Depreciating Rental Property
“Depreciation” is an accounting term for writing off the wear and tear on an asset that has a useful life of more than one year and costs over $200. Generally, rental real estate improvements must be depreciated over a period of 39 years. However, there are exceptions for residential rental real estate, which is depreciated over 27.5 years and most personal property such as furniture, equipment, etc., which is depreciable over 5 or 7 years.

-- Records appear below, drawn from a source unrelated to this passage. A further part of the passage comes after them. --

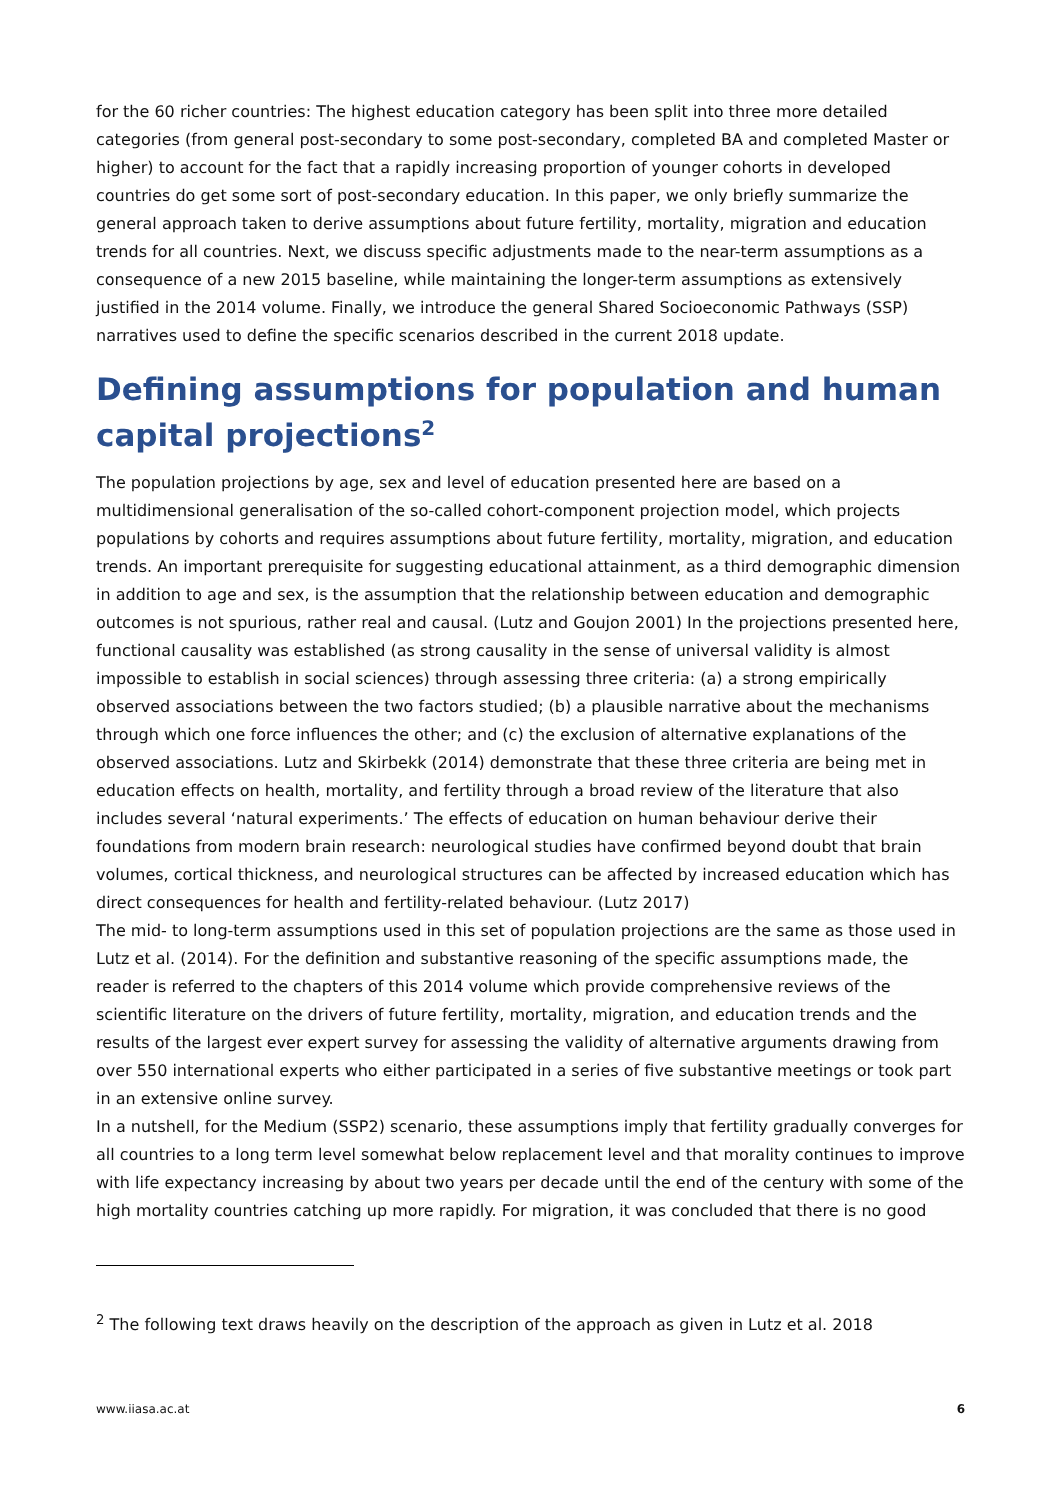for the 60 richer countries: The highest education category has been split into three more detailed categories (from general post-secondary to some post-secondary, completed BA and completed Master or higher) to account for the fact that a rapidly increasing proportion of younger cohorts in developed countries do get some sort of post-secondary education. In this paper, we only briefly summarize the general approach taken to derive assumptions about future fertility, mortality, migration and education trends for all countries. Next, we discuss specific adjustments made to the near-term assumptions as a consequence of a new 2015 baseline, while maintaining the longer-term assumptions as extensively justified in the 2014 volume. Finally, we introduce the general Shared Socioeconomic Pathways (SSP) narratives used to define the specific scenarios described in the current 2018 update.
Defining assumptions for population and human capital projections<sup>2</sup>
The population projections by age, sex and level of education presented here are based on a multidimensional generalisation of the so-called cohort-component projection model, which projects populations by cohorts and requires assumptions about future fertility, mortality, migration, and education trends. An important prerequisite for suggesting educational attainment, as a third demographic dimension in addition to age and sex, is the assumption that the relationship between education and demographic outcomes is not spurious, rather real and causal. (Lutz and Goujon 2001) In the projections presented here, functional causality was established (as strong causality in the sense of universal validity is almost impossible to establish in social sciences) through assessing three criteria: (a) a strong empirically observed associations between the two factors studied; (b) a plausible narrative about the mechanisms through which one force influences the other; and (c) the exclusion of alternative explanations of the observed associations. Lutz and Skirbekk (2014) demonstrate that these three criteria are being met in education effects on health, mortality, and fertility through a broad review of the literature that also includes several ‘natural experiments.’ The effects of education on human behaviour derive their foundations from modern brain research: neurological studies have confirmed beyond doubt that brain volumes, cortical thickness, and neurological structures can be affected by increased education which has direct consequences for health and fertility-related behaviour. (Lutz 2017)
The mid- to long-term assumptions used in this set of population projections are the same as those used in Lutz et al. (2014). For the definition and substantive reasoning of the specific assumptions made, the reader is referred to the chapters of this 2014 volume which provide comprehensive reviews of the scientific literature on the drivers of future fertility, mortality, migration, and education trends and the results of the largest ever expert survey for assessing the validity of alternative arguments drawing from over 550 international experts who either participated in a series of five substantive meetings or took part in an extensive online survey.
In a nutshell, for the Medium (SSP2) scenario, these assumptions imply that fertility gradually converges for all countries to a long term level somewhat below replacement level and that morality continues to improve with life expectancy increasing by about two years per decade until the end of the century with some of the high mortality countries catching up more rapidly. For migration, it was concluded that there is no good
<sup>2</sup> The following text draws heavily on the description of the approach as given in Lutz et al. 2018
www.iiasa.ac.at 6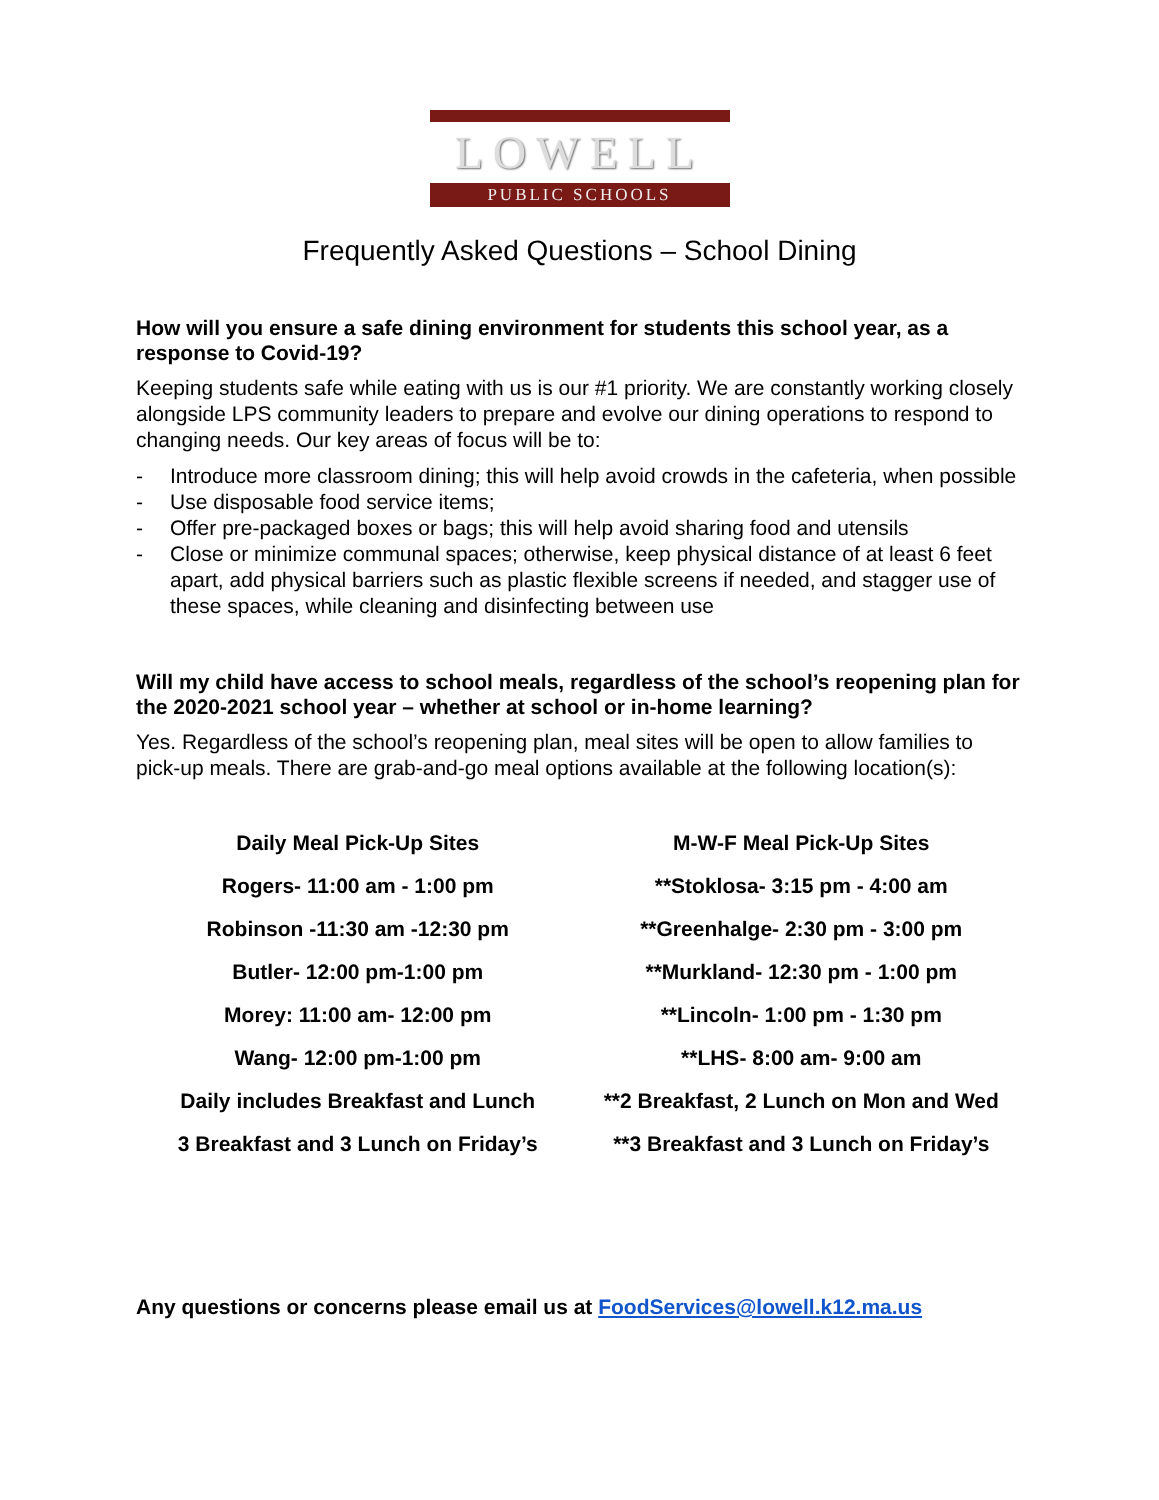LOWELL
PUBLIC SCHOOLS
Frequently Asked Questions – School Dining
How will you ensure a safe dining environment for students this school year, as a response to Covid-19?
Keeping students safe while eating with us is our #1 priority. We are constantly working closely alongside LPS community leaders to prepare and evolve our dining operations to respond to changing needs. Our key areas of focus will be to:
- Introduce more classroom dining; this will help avoid crowds in the cafeteria, when possible
- Use disposable food service items;
- Offer pre-packaged boxes or bags; this will help avoid sharing food and utensils
- Close or minimize communal spaces; otherwise, keep physical distance of at least 6 feet apart, add physical barriers such as plastic flexible screens if needed, and stagger use of these spaces, while cleaning and disinfecting between use
Will my child have access to school meals, regardless of the school’s reopening plan for the 2020-2021 school year – whether at school or in-home learning?
Yes. Regardless of the school’s reopening plan, meal sites will be open to allow families to pick-up meals. There are grab-and-go meal options available at the following location(s):
Daily Meal Pick-Up Sites
Rogers- 11:00 am - 1:00 pm
Robinson -11:30 am -12:30 pm
Butler- 12:00 pm-1:00 pm
Morey: 11:00 am- 12:00 pm
Wang- 12:00 pm-1:00 pm
Daily includes Breakfast and Lunch
3 Breakfast and 3 Lunch on Friday’s
M-W-F Meal Pick-Up Sites
**Stoklosa- 3:15 pm - 4:00 am
**Greenhalge- 2:30 pm - 3:00 pm
**Murkland- 12:30 pm - 1:00 pm
**Lincoln- 1:00 pm - 1:30 pm
**LHS- 8:00 am- 9:00 am
**2 Breakfast, 2 Lunch on Mon and Wed
**3 Breakfast and 3 Lunch on Friday’s
Any questions or concerns please email us at FoodServices@lowell.k12.ma.us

There are also special rules that allow routine maintenance to be expensed rather than capitalized and depreciated, where a taxpayer reasonably expects to perform the routine maintenance expenses more frequently than once during a ten-year period. Small taxpayers, those with $10 million or less average annual gross receipts in the three preceding tax years, can elect to currently deduct, rather than capitalize amounts paid during the tax year for repairs, maintenance, improvements, and similar activities performed on an eligible building that does not exceed the lesser of $10,000 or 2% of the building's unadjusted basis.
In addition, there is a partial disposition election that allows a taxpayer to report gain or loss on the disposition of a partial asset such a roof, AC system, etc. However, if the partial disposition election is made, the replacement must be capitalized, even if otherwise deductible.
There are additional special rules applying to land rentals, leasehold improvements and restaurants.